*** Opening of Data for the task ***

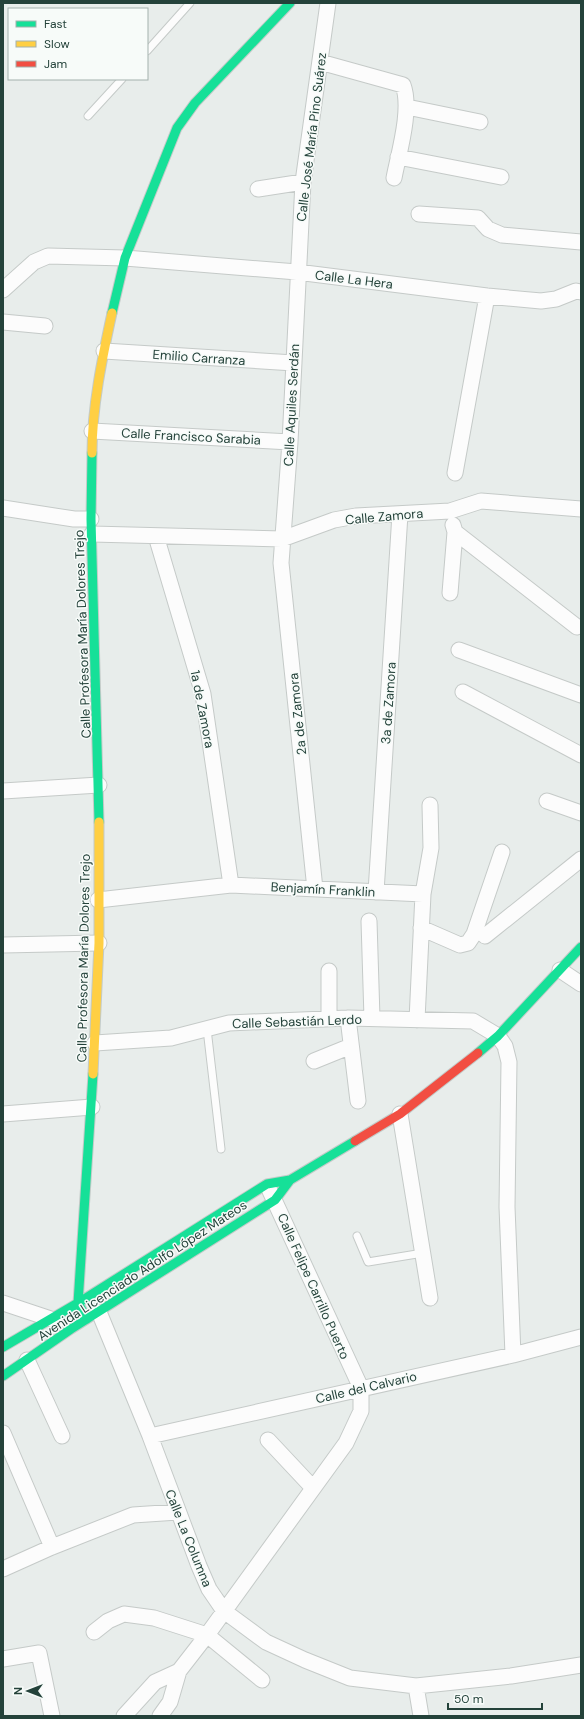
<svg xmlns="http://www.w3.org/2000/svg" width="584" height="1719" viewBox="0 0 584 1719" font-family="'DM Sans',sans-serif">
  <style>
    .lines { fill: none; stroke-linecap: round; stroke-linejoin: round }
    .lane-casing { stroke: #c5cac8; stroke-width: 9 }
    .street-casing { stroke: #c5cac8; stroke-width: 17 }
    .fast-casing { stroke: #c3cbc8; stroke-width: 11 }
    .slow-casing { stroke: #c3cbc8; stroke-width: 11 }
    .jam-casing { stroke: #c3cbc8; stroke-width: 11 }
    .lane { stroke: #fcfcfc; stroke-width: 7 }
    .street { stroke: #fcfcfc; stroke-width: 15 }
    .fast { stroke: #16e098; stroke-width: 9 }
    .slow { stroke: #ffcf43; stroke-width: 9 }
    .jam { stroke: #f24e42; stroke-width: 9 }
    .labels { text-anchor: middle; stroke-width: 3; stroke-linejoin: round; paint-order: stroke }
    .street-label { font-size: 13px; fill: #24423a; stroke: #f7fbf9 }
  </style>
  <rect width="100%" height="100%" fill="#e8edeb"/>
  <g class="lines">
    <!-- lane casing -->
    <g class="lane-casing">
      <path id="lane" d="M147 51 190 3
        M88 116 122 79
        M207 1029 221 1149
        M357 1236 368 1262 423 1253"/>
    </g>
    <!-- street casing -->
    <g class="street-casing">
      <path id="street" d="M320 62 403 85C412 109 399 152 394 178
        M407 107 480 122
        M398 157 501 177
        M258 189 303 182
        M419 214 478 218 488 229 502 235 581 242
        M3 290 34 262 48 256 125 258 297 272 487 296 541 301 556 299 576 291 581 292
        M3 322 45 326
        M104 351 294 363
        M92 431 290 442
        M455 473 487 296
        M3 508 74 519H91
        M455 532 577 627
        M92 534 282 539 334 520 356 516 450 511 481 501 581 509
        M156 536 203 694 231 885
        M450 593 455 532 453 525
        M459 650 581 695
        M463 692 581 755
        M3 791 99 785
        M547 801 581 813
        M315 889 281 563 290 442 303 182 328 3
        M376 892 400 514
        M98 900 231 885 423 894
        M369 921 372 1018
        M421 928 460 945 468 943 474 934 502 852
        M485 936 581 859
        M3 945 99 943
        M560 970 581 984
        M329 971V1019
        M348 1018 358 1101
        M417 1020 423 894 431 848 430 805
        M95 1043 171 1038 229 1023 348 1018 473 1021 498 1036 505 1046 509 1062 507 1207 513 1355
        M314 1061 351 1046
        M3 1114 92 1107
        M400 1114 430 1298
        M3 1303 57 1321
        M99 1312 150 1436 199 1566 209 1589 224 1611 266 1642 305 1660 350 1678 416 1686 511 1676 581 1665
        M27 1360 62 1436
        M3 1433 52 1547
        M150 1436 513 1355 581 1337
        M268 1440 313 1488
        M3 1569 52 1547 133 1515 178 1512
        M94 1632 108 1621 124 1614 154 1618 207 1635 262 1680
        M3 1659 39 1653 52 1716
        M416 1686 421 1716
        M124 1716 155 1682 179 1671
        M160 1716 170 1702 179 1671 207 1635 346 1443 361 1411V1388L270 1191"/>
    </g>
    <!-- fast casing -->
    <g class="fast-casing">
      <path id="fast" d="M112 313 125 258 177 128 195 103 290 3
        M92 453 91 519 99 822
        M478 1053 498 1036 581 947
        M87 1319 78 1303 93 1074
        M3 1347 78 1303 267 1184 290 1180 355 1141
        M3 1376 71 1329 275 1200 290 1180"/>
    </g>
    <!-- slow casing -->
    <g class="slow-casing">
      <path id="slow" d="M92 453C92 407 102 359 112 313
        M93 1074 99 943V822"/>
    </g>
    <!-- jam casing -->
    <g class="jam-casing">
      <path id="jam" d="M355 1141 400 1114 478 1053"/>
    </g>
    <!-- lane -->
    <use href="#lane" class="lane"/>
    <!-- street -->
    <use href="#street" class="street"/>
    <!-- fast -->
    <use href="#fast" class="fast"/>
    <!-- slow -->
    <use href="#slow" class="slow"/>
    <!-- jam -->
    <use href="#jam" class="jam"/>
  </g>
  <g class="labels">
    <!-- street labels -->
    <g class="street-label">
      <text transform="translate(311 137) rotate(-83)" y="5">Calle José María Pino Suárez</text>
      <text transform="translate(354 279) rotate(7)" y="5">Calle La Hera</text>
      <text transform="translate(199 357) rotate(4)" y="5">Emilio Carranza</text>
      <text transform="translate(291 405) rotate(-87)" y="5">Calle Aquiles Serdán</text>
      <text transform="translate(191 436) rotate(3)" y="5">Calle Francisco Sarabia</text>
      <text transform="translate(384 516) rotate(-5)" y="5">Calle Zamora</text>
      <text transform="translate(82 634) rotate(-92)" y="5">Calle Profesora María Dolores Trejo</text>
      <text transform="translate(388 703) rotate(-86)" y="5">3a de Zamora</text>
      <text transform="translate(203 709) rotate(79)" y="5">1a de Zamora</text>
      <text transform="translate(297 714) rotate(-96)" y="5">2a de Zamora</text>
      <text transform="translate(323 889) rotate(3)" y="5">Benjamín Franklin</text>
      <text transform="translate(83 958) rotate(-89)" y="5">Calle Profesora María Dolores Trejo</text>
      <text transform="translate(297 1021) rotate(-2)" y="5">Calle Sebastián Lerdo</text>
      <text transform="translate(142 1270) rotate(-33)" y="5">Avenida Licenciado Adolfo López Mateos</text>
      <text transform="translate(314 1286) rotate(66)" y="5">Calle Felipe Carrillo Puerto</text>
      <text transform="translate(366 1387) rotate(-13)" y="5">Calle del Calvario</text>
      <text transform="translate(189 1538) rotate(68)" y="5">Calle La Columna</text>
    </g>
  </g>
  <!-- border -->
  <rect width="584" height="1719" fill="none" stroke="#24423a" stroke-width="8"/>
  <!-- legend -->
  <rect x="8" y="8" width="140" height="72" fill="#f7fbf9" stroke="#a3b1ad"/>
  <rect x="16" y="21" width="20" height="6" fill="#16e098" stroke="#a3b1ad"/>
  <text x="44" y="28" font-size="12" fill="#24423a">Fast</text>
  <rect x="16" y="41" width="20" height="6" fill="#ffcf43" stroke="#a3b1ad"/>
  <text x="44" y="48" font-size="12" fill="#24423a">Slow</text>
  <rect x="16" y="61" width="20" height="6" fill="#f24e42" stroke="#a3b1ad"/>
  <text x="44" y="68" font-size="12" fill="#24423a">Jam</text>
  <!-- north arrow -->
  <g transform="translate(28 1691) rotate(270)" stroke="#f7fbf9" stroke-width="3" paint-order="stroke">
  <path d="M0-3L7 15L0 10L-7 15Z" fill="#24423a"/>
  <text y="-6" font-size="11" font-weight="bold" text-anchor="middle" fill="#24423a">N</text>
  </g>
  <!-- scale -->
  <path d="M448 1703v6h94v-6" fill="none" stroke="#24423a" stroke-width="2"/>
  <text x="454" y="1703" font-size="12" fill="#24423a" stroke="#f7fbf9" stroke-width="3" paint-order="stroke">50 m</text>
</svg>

*** Close of Data for the task ***

Exercise goal: Retype each line above exactly and leave out any picture.

Task response:
<svg xmlns="http://www.w3.org/2000/svg" width="584" height="1719" viewBox="0 0 584 1719" font-family="'DM Sans',sans-serif">
  <style>
    .lines { fill: none; stroke-linecap: round; stroke-linejoin: round }
    .lane-casing { stroke: #c5cac8; stroke-width: 9 }
    .street-casing { stroke: #c5cac8; stroke-width: 17 }
    .fast-casing { stroke: #c3cbc8; stroke-width: 11 }
    .slow-casing { stroke: #c3cbc8; stroke-width: 11 }
    .jam-casing { stroke: #c3cbc8; stroke-width: 11 }
    .lane { stroke: #fcfcfc; stroke-width: 7 }
    .street { stroke: #fcfcfc; stroke-width: 15 }
    .fast { stroke: #16e098; stroke-width: 9 }
    .slow { stroke: #ffcf43; stroke-width: 9 }
    .jam { stroke: #f24e42; stroke-width: 9 }
    .labels { text-anchor: middle; stroke-width: 3; stroke-linejoin: round; paint-order: stroke }
    .street-label { font-size: 13px; fill: #24423a; stroke: #f7fbf9 }
  </style>
  <rect width="100%" height="100%" fill="#e8edeb"/>
  <g class="lines">
    <!-- lane casing -->
    <g class="lane-casing">
      <path id="lane" d="M147 51 190 3
        M88 116 122 79
        M207 1029 221 1149
        M357 1236 368 1262 423 1253"/>
    </g>
    <!-- street casing -->
    <g class="street-casing">
      <path id="street" d="M320 62 403 85C412 109 399 152 394 178
        M407 107 480 122
        M398 157 501 177
        M258 189 303 182
        M419 214 478 218 488 229 502 235 581 242
        M3 290 34 262 48 256 125 258 297 272 487 296 541 301 556 299 576 291 581 292
        M3 322 45 326
        M104 351 294 363
        M92 431 290 442
        M455 473 487 296
        M3 508 74 519H91
        M455 532 577 627
        M92 534 282 539 334 520 356 516 450 511 481 501 581 509
        M156 536 203 694 231 885
        M450 593 455 532 453 525
        M459 650 581 695
        M463 692 581 755
        M3 791 99 785
        M547 801 581 813
        M315 889 281 563 290 442 303 182 328 3
        M376 892 400 514
        M98 900 231 885 423 894
        M369 921 372 1018
        M421 928 460 945 468 943 474 934 502 852
        M485 936 581 859
        M3 945 99 943
        M560 970 581 984
        M329 971V1019
        M348 1018 358 1101
        M417 1020 423 894 431 848 430 805
        M95 1043 171 1038 229 1023 348 1018 473 1021 498 1036 505 1046 509 1062 507 1207 513 1355
        M314 1061 351 1046
        M3 1114 92 1107
        M400 1114 430 1298
        M3 1303 57 1321
        M99 1312 150 1436 199 1566 209 1589 224 1611 266 1642 305 1660 350 1678 416 1686 511 1676 581 1665
        M27 1360 62 1436
        M3 1433 52 1547
        M150 1436 513 1355 581 1337
        M268 1440 313 1488
        M3 1569 52 1547 133 1515 178 1512
        M94 1632 108 1621 124 1614 154 1618 207 1635 262 1680
        M3 1659 39 1653 52 1716
        M416 1686 421 1716
        M124 1716 155 1682 179 1671
        M160 1716 170 1702 179 1671 207 1635 346 1443 361 1411V1388L270 1191"/>
    </g>
    <!-- fast casing -->
    <g class="fast-casing">
      <path id="fast" d="M112 313 125 258 177 128 195 103 290 3
        M92 453 91 519 99 822
        M478 1053 498 1036 581 947
        M87 1319 78 1303 93 1074
        M3 1347 78 1303 267 1184 290 1180 355 1141
        M3 1376 71 1329 275 1200 290 1180"/>
    </g>
    <!-- slow casing -->
    <g class="slow-casing">
      <path id="slow" d="M92 453C92 407 102 359 112 313
        M93 1074 99 943V822"/>
    </g>
    <!-- jam casing -->
    <g class="jam-casing">
      <path id="jam" d="M355 1141 400 1114 478 1053"/>
    </g>
    <!-- lane -->
    <use href="#lane" class="lane"/>
    <!-- street -->
    <use href="#street" class="street"/>
    <!-- fast -->
    <use href="#fast" class="fast"/>
    <!-- slow -->
    <use href="#slow" class="slow"/>
    <!-- jam -->
    <use href="#jam" class="jam"/>
  </g>
  <g class="labels">
    <!-- street labels -->
    <g class="street-label">
      <text transform="translate(311 137) rotate(-83)" y="5">Calle José María Pino Suárez</text>
      <text transform="translate(354 279) rotate(7)" y="5">Calle La Hera</text>
      <text transform="translate(199 357) rotate(4)" y="5">Emilio Carranza</text>
      <text transform="translate(291 405) rotate(-87)" y="5">Calle Aquiles Serdán</text>
      <text transform="translate(191 436) rotate(3)" y="5">Calle Francisco Sarabia</text>
      <text transform="translate(384 516) rotate(-5)" y="5">Calle Zamora</text>
      <text transform="translate(82 634) rotate(-92)" y="5">Calle Profesora María Dolores Trejo</text>
      <text transform="translate(388 703) rotate(-86)" y="5">3a de Zamora</text>
      <text transform="translate(203 709) rotate(79)" y="5">1a de Zamora</text>
      <text transform="translate(297 714) rotate(-96)" y="5">2a de Zamora</text>
      <text transform="translate(323 889) rotate(3)" y="5">Benjamín Franklin</text>
      <text transform="translate(83 958) rotate(-89)" y="5">Calle Profesora María Dolores Trejo</text>
      <text transform="translate(297 1021) rotate(-2)" y="5">Calle Sebastián Lerdo</text>
      <text transform="translate(142 1270) rotate(-33)" y="5">Avenida Licenciado Adolfo López Mateos</text>
      <text transform="translate(314 1286) rotate(66)" y="5">Calle Felipe Carrillo Puerto</text>
      <text transform="translate(366 1387) rotate(-13)" y="5">Calle del Calvario</text>
      <text transform="translate(189 1538) rotate(68)" y="5">Calle La Columna</text>
    </g>
  </g>
  <!-- border -->
  <rect width="584" height="1719" fill="none" stroke="#24423a" stroke-width="8"/>
  <!-- legend -->
  <rect x="8" y="8" width="140" height="72" fill="#f7fbf9" stroke="#a3b1ad"/>
  <rect x="16" y="21" width="20" height="6" fill="#16e098" stroke="#a3b1ad"/>
  <text x="44" y="28" font-size="12" fill="#24423a">Fast</text>
  <rect x="16" y="41" width="20" height="6" fill="#ffcf43" stroke="#a3b1ad"/>
  <text x="44" y="48" font-size="12" fill="#24423a">Slow</text>
  <rect x="16" y="61" width="20" height="6" fill="#f24e42" stroke="#a3b1ad"/>
  <text x="44" y="68" font-size="12" fill="#24423a">Jam</text>
  <!-- north arrow -->
  <g transform="translate(28 1691) rotate(270)" stroke="#f7fbf9" stroke-width="3" paint-order="stroke">
  <path d="M0-3L7 15L0 10L-7 15Z" fill="#24423a"/>
  <text y="-6" font-size="11" font-weight="bold" text-anchor="middle" fill="#24423a">N</text>
  </g>
  <!-- scale -->
  <path d="M448 1703v6h94v-6" fill="none" stroke="#24423a" stroke-width="2"/>
  <text x="454" y="1703" font-size="12" fill="#24423a" stroke="#f7fbf9" stroke-width="3" paint-order="stroke">50 m</text>
</svg>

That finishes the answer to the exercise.